1. **Non-linear Relationships:** The relationship between features and the target (house value) is non-linear (e.g., house value may increase quadratically with income up to a point).
2. **Feature Interactions:** Interactions between features (e.g., Latitude * Longitude) capture combined effects critical to the target.
3. **Sufficient Data:** The dataset (~20,640 samples) can support additional features without severe overfitting, especially with regularization.
4. **Domain Knowledge:** Features like income or location are known to have non-linear or interactive effects on house prices.

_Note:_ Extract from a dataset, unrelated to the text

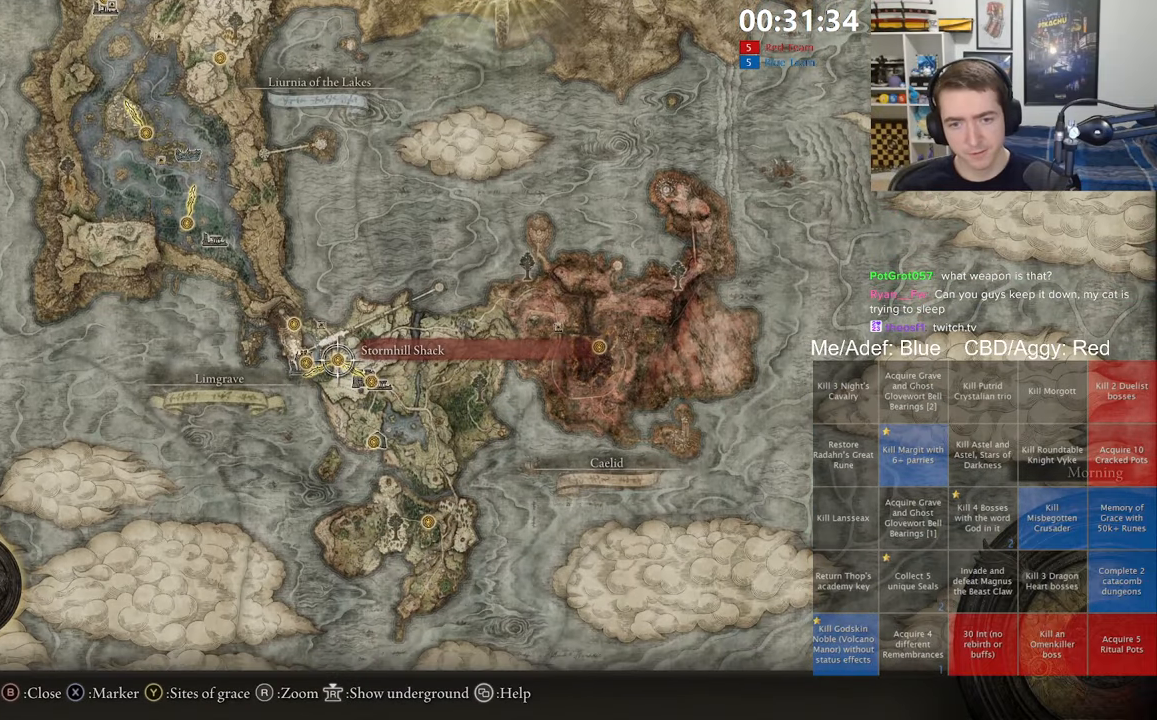
{"dt_ms": 500, "buttons": [], "left_stick": "center", "right_stick": "center", "events": [[250, "left_stick", "down-right"], [433, "left_stick", "center"]]}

### When to Avoid Polynomial Regression:

1. **Noisy or Weak Features:** Polynomial terms for noisy or weakly predictive features amplify noise (e.g., Population’s outliers).
2. **High Dimensionality:** Applying high-degree polynomials to all features causes feature explosion (e.g., degree=2 for 8 features yields 45 features), risking overfitting and computational cost.
3. **Categorical Features:** Polynomial terms are meaningless for one-hot encoded variables like ocean_proximity.